Abhilfe schafft hier eine einfach zu bedienende elektronische Zeiterfassung, die auch mobil in der Cloud auf dem Handy zur Verfügung steht. Sie muss so simpel und bequem sein, dass die Mitarbeitenden gar nicht mehr auf die Idee kommen, ihre Stunden an einem anderen Ort zu erfassen.
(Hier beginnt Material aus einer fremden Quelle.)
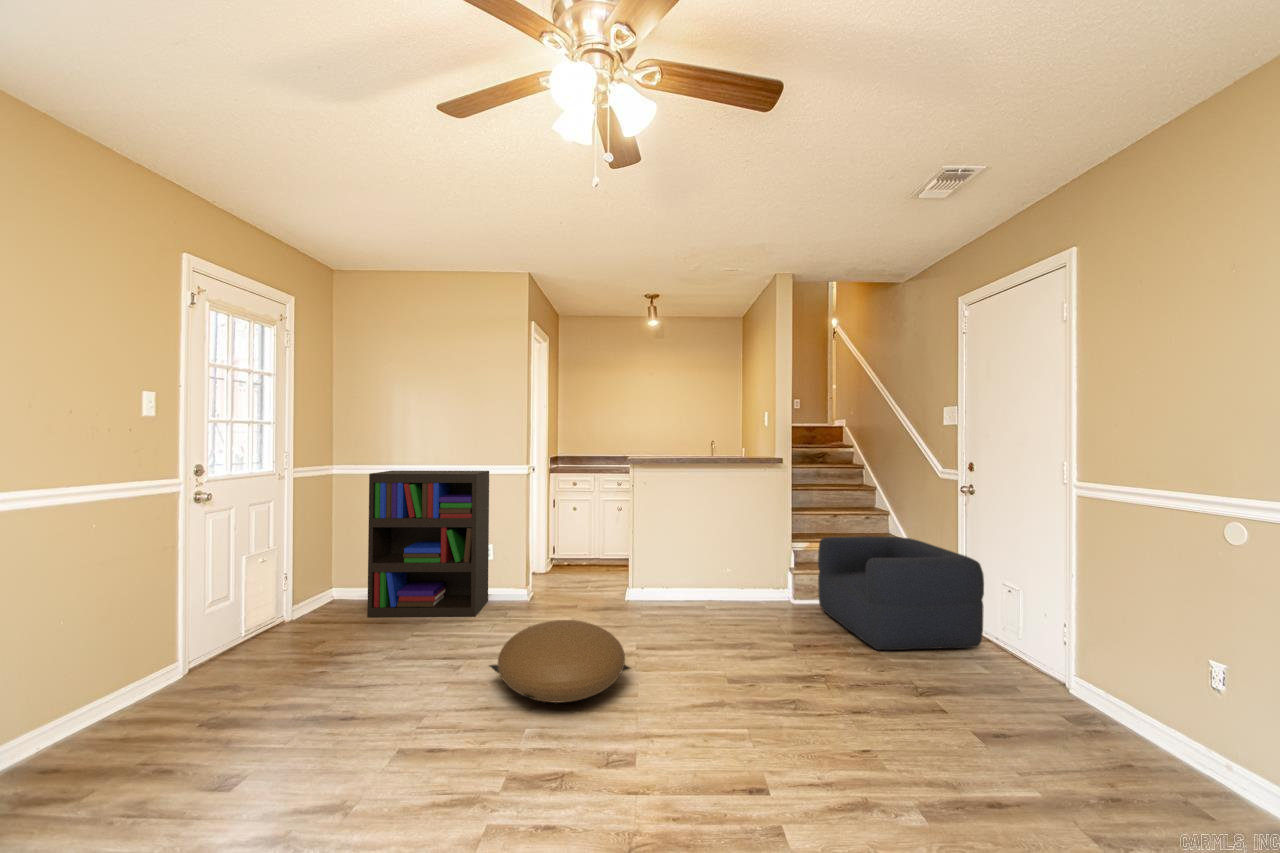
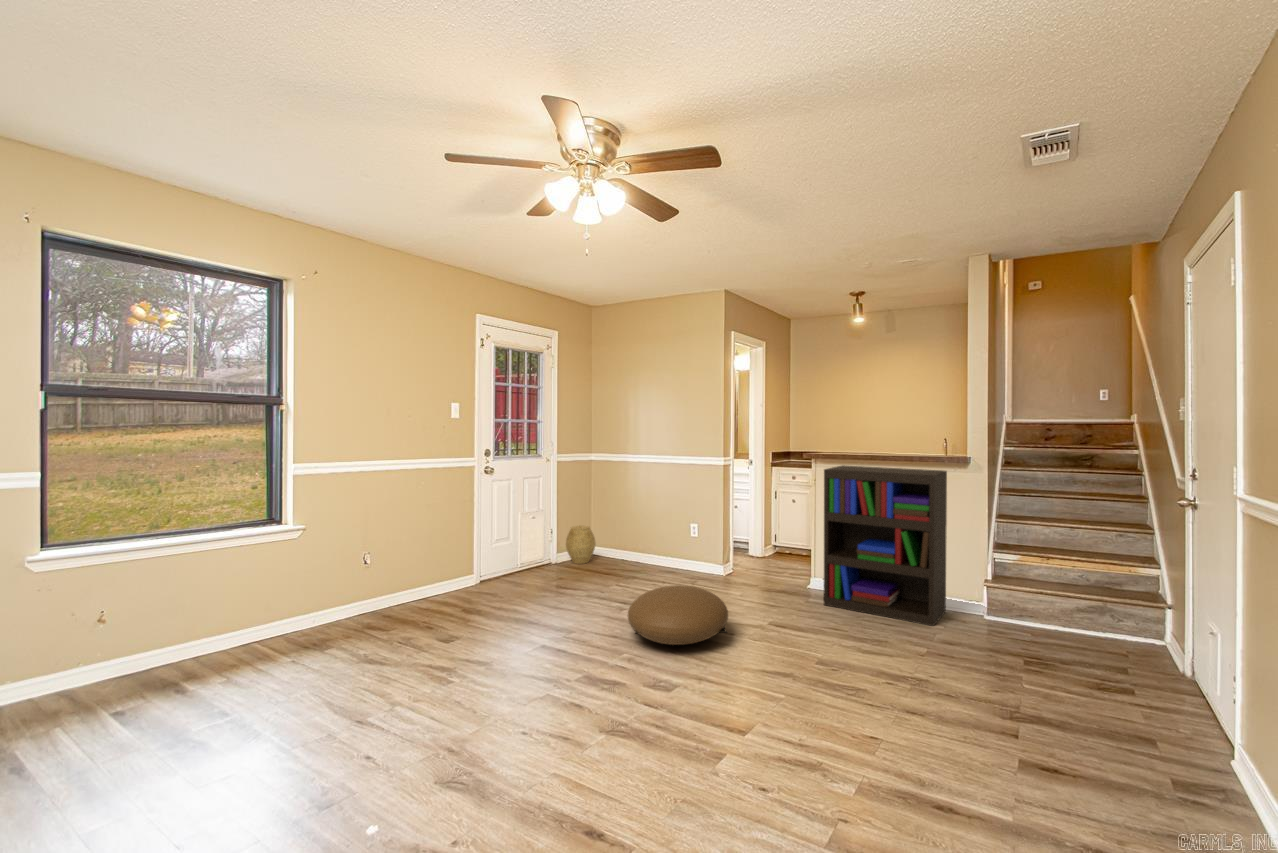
bookshelf: present [367,471,489,617] -> present [824,465,947,626]
armchair: present [818,536,984,650] -> none [998,550,1181,703]
woven basket: none [310,564,355,617] -> present [566,525,596,564]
In nicht mehr allzu weiter Zukunft wird es sogar Softwarelösungen geben, die die Zeiterfassung und die Leistungserfassung mittels künstlicher Intelligenz komplett automatisch führen. Wir müssen dann nur die Grundsatzentscheidung treffen, ob wir mit solchen Tools arbeiten wollen, oder nicht. Eigentliche Fehler in der Zeiterfassung wird es dann aber kaum noch geben.

Fazit

Wollen Sie in Ihrem Dienstleistungsunternehmen Fehler in der Zeiterfassung so gut als möglich vermeiden, dann sollten Sie zusammenfassend folgendes beachten:

  • Es braucht eine Software für Zeiterfassung. Nicht Excel, sondern eine entsprechend spezialisierte Projektmanagement-Software – wie beispielsweise proles.
  • Die Software muss über eine Zeiterfassungslogik verfügen, diese laufend prüfen und darauf achten, dass sie eingehalten wird. Mit dem Ergebnis, dass (fast) nicht mehr falsch erfasst werden kann, sofern die Grundkonfiguration stimmt.
  • Mittels Grundkonfiguration sollte die Software auf das anwendende Dienstleistungsunternehmen massgeschneidert werden können. Die Grundkonfiguration kann anschliessend zu einem festen Bestandteil der Zeiterfassungslogik gemacht werden. So könnten beispielsweise für jeden Mitarbeitenden seine Soll-Stunden berechnet und hinterlegt werden, damit die Software diese von selbst mit den erfassten Ist-Zeiten abgleichen kann und vieles mehr.
  • Idealerweise nimmt die Software gewisse Einträge sogar automatisch vor, so dass gar nichts mehr falsch gemacht werden kann.
  • Die Zeiterfassung muss jederzeit von überall her nutzbar sein. Sie muss also auch über das Smartphone bedient werden können. Hier ist eine Cloudlösung klar im Vorteil.